Published in PC Hardware

AMD has great quarter but margins low

by on29 July 2018


No notebooks and slim EPYC

AMD got mostly positive comments on its financial performance in Q2 18, and it did a great job having the highest quarter in five years. The logic behind this data is that AMD had more than five years of very weak product portfolio to sell especially in desktop/data center and since early 2017 they finally have Ryzen on desktop and EPYC on the data center side.  

AMD had decent graphics to sell and this last quarter it still gained a bit from the crypto mania that is finally dramatically slowing down but has a very weak GPU roadmap in the future.

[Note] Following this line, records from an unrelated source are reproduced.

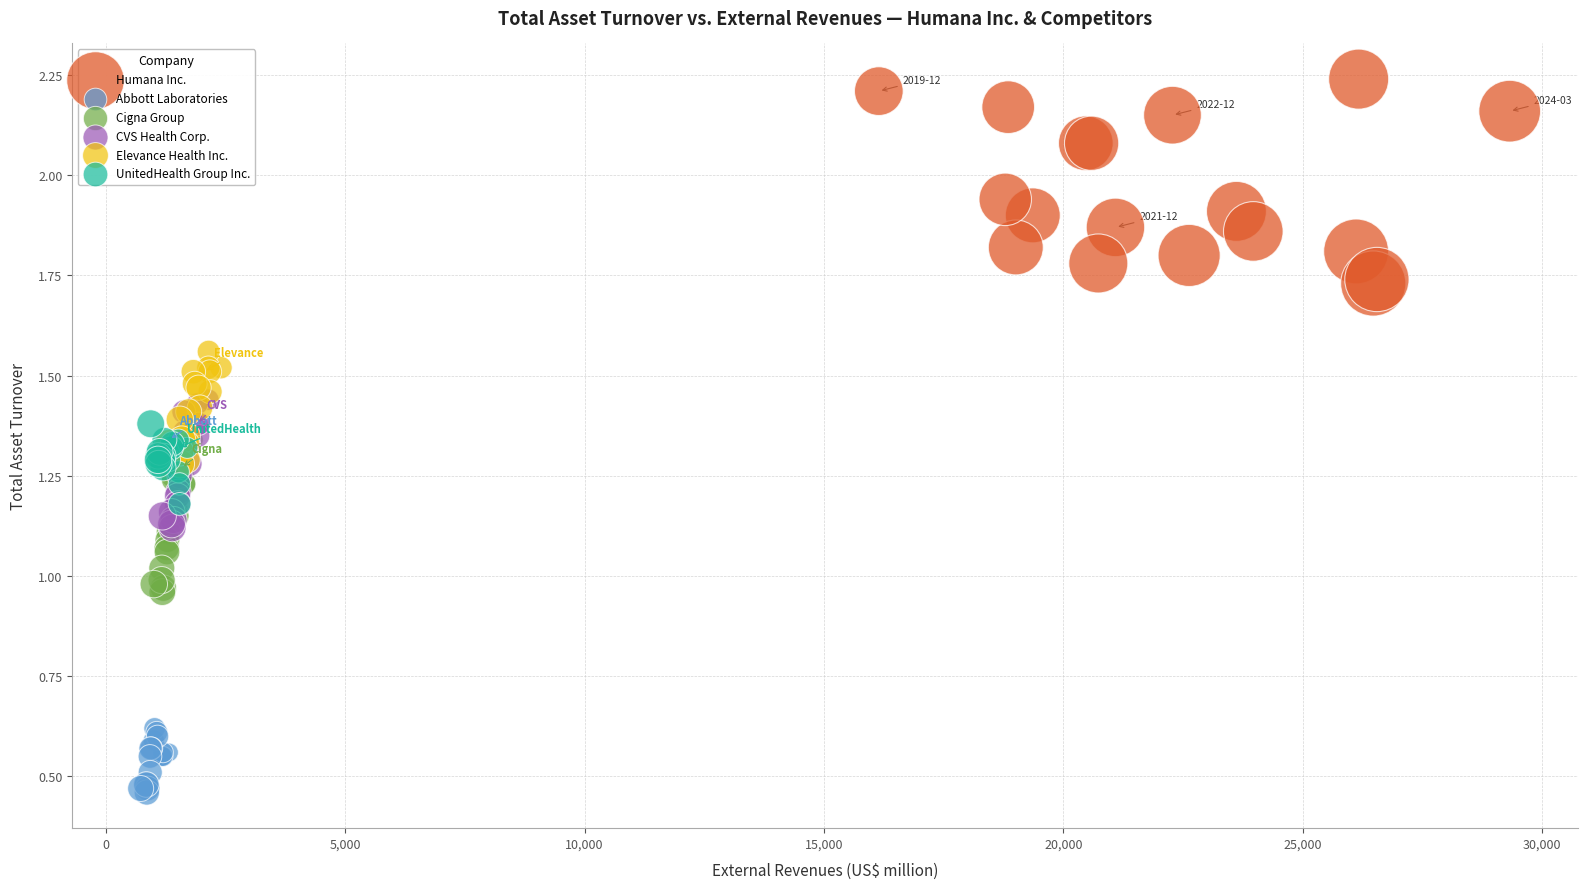

What are all the series names shown in the legend?

Humana Inc., Abbott Laboratories, Cigna Group, CVS Health Corp., Elevance Health Inc., UnitedHealth Group Inc.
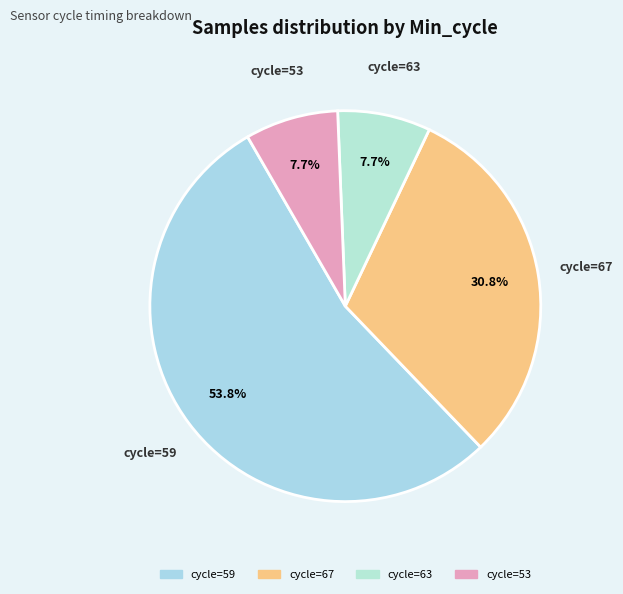

Which slice is the largest?

cycle=59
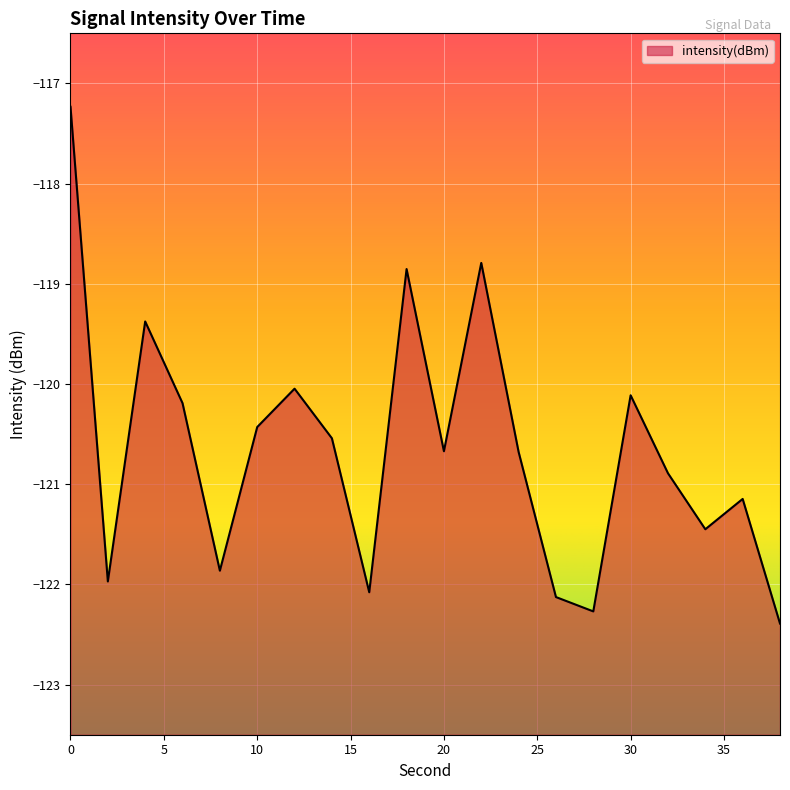

Reading left to right, what are all the values shown in this chart?

-117.2	-122.0	-119.4	-120.2	-121.9	-120.4	-120.0	-120.5	-122.1	-118.9	-120.7	-118.8	-120.7	-122.1	-122.3	-120.1	-120.9	-121.4	-121.1	-122.4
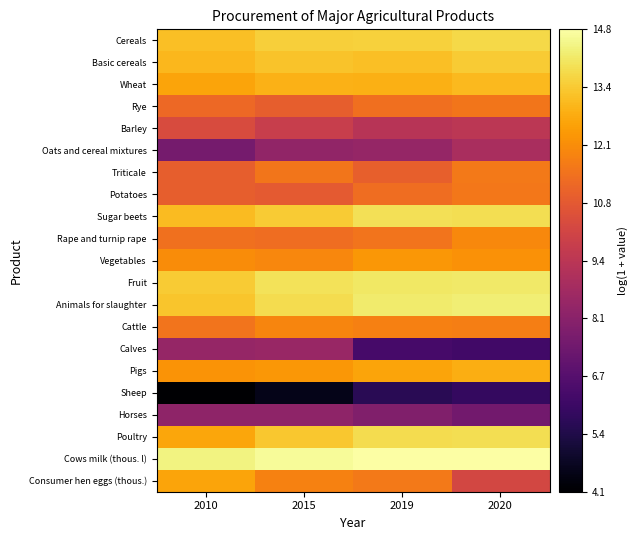

At which category does the chart reach its minimum across all series?

2010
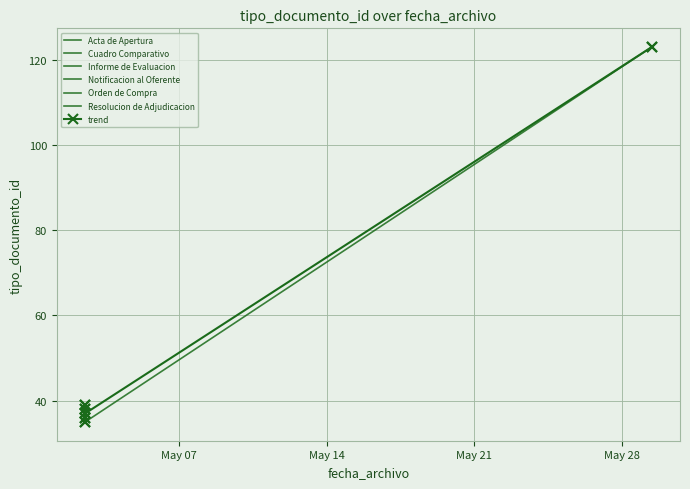

Approximately how many times larger is the value at 2013-05-02 12:49:59 compared to 2013-05-29 09:57:33?

0.3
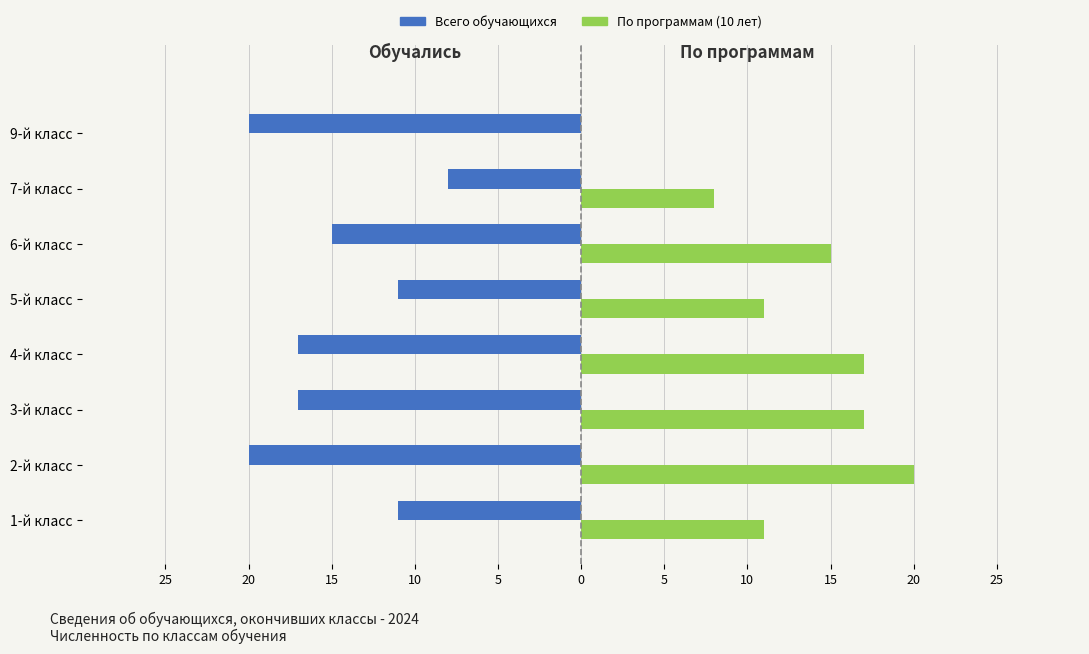

Reading left to right, extract all data points from this chart.

Всего обучающихся: -11	-20	-17	-17	-11	-15	-8	-20
По программам (10 лет): 11	20	17	17	11	15	8	0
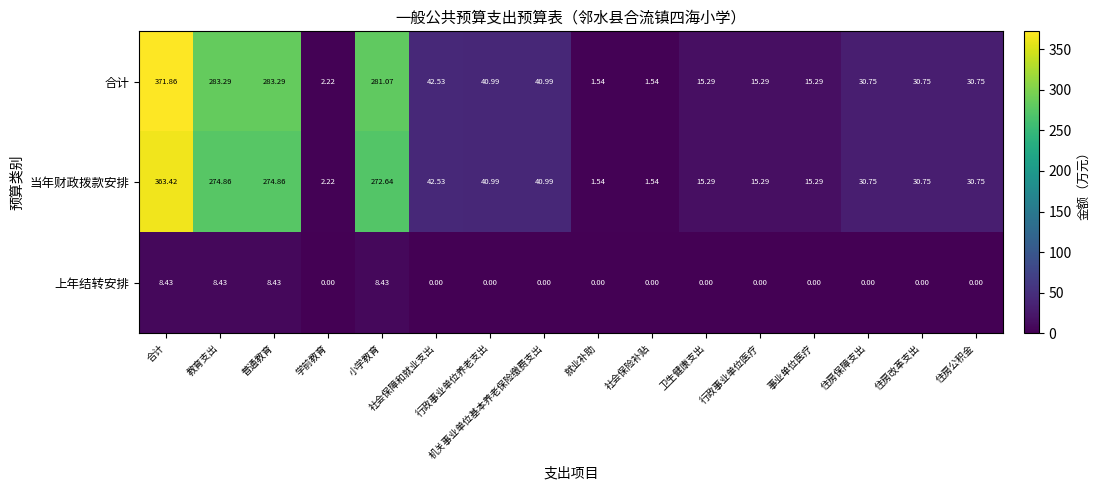

Reading right to left, list all the values displayed in this chart.

合计: 住房公积金=30.8	住房改革支出=30.8	住房保障支出=30.8	事业单位医疗=15.3	行政事业单位医疗=15.3	卫生健康支出=15.3	社会保险补贴=1.5	就业补助=1.5	机关事业单位基本养老保险缴费支出=41.0	行政事业单位养老支出=41.0	社会保障和就业支出=42.5	小学教育=281.1	学前教育=2.2	普通教育=283.3	教育支出=283.3	合计=371.9
当年财政拨款安排: 住房公积金=30.8	住房改革支出=30.8	住房保障支出=30.8	事业单位医疗=15.3	行政事业单位医疗=15.3	卫生健康支出=15.3	社会保险补贴=1.5	就业补助=1.5	机关事业单位基本养老保险缴费支出=41.0	行政事业单位养老支出=41.0	社会保障和就业支出=42.5	小学教育=272.6	学前教育=2.2	普通教育=274.9	教育支出=274.9	合计=363.4
上年结转安排: 住房公积金=0.0	住房改革支出=0.0	住房保障支出=0.0	事业单位医疗=0.0	行政事业单位医疗=0.0	卫生健康支出=0.0	社会保险补贴=0.0	就业补助=0.0	机关事业单位基本养老保险缴费支出=0.0	行政事业单位养老支出=0.0	社会保障和就业支出=0.0	小学教育=8.4	学前教育=0.0	普通教育=8.4	教育支出=8.4	合计=8.4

In order to make data center great again, AMD seems to have killed graphics in the process. All is not lost, it will have Navi at some point, most likely in the latter part of 2019 but this 7nm chip will be a mainstream device and we are sure that Nvidia will have something to fight the Navi with - it always had, at least in the last decade.

Let’s give AMD some credit, it did recover from an unimaginable abyss but having Ryzen desktop and Treadripper toy is not enough to make decent margins. AMD’s margins are still slim and will stay that way for a while. Just compare AMD's to Nvidia’s or Intel’s margins and you will get the whole picture.  

AMD has EPYC, a great piece of hardware that will get them some data center business. When we say some, Intel won’t feel a dramatical data center decline because AMD is so great. Big data centers take years to take new products from a manufacturer that didn’t really have a competitive chip for more than ten years.

Data center challenging 

The data center/server guys are having a hard time to forget the Barcelona K10 fiasco that happened more than 10 years ago and they go slow with AMD. Having EPYC - a great chip - will put some pressure on Intel’s ridiculous pricing in this market but most people will just take Intel or Power PC from IBM as they can rely on decades of consistency.

Desktop margins are tiny, and this is not a great product to live on but chips soon to be launched like Threadripper 2 are great marketing tools that result in ridiculously small sales. This goes for the Extreme edition too but again in this upper part of the segment, people would rather go for Extreme edition especially in boutique PC segment. This is all extremely tiny.

One of the big challenges is that Intel has evolved to be a much bigger player than 10 years ago. It also has 4G/communications, automotive aspirations as well as IoT, while AMD doesn't.

What sells in 2018 and will sell in the future are notebooks and thin and light PCs. This is where AMD doesn’t really have a chance - at least not in 2018. Fudzilla reported that AMD won't win any flagship notebooks and we still haven’t seen a single one launching.

AMD has announced a few entry-level to mainstream notebooks, again a market that doesn’t make great margins for chip manufacturers. The fact that there is a Ryzen mobile that is working rather well is again almost like a miracle but OEMs take years to embrace the shifts.

Most OEM deals are made a few years in advance and this is a reason why every single flagship notebook ended up with Intel SoC inside. Despite being "only“ 14nm, Intel quad-core Core i7 8550 or faster chips are still excellent performers.

It will be interesting to see AMD's margins once the ungodly sales of GPUs to miners die out. This will drive the margins further down, something that is not great for a chip manufacturer. Essentially one needs significant R&D investment.

David vs Goliath fight continues

Just bear one thing in mind. Intel had revenue of $17 billion or ten times the revenue of AMD, all at higher margins. Not only that, at the same time Intel managed to increase earnings 15 percent year-over-year (YoY) and its data-centric businesses grew 26 percent while PC-centric revenue grew six percent. Intel’s gross margin for the last quarter was an astonishing 61.4 percent.

AMD at the same time had $1.76 billion revenues and a 37 percent gross margin, clearly a difference.  

This is what it all comes down to. Intel is huge, it is all David versus Goliath for more than two decades but Intel is playing a great data center bet.

Lisa Su knows this and she and her team are betting big on the data center market, it just takes a lot of time and there are Intel and IBM to fight in this space. The fact that AMD didn’t bet stronger on AI and the GPU that is a perfect tool for AI and ML performance and is simply almost a decade too late to fight Nvidia in this space.

Yes, there will be a Vega 7 that is suppose to be a decent AI chip, the first 7nm ever in this market but AMD doesn’t have nor it will have good software support for it. It will do its best but this takes more than a year or two, it takes five or even more years to get developers on your side and Cuda,  so far, is their choice.